START Records supplied

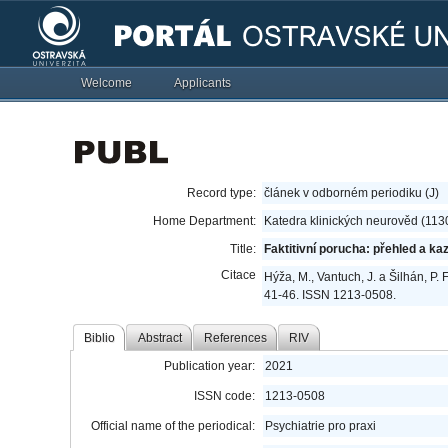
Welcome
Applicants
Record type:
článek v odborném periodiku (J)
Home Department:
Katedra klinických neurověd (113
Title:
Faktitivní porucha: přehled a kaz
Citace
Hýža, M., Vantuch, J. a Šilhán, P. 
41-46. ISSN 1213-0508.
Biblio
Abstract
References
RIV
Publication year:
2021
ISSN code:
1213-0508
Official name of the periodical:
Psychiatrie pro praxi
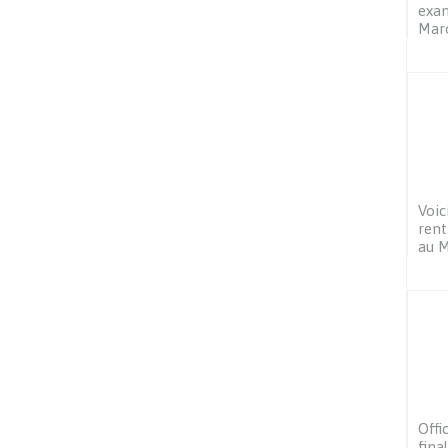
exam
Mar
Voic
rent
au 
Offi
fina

END Records supplied
START Records supplied

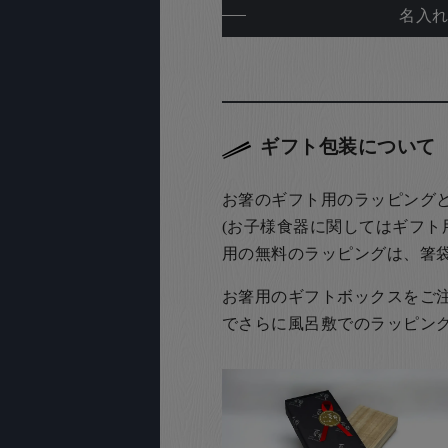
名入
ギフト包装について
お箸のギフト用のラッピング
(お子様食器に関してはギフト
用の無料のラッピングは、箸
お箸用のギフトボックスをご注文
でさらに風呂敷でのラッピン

END Records supplied

Task instructions: Using the data above, reproduce exactly the lines from the line that contains "用の無料のラッピングは、箸" through the line that contains "でさらに風呂敷でのラッピン", including both.

Reply:
用の無料のラッピングは、箸
お箸用のギフトボックスをご注文
でさらに風呂敷でのラッピン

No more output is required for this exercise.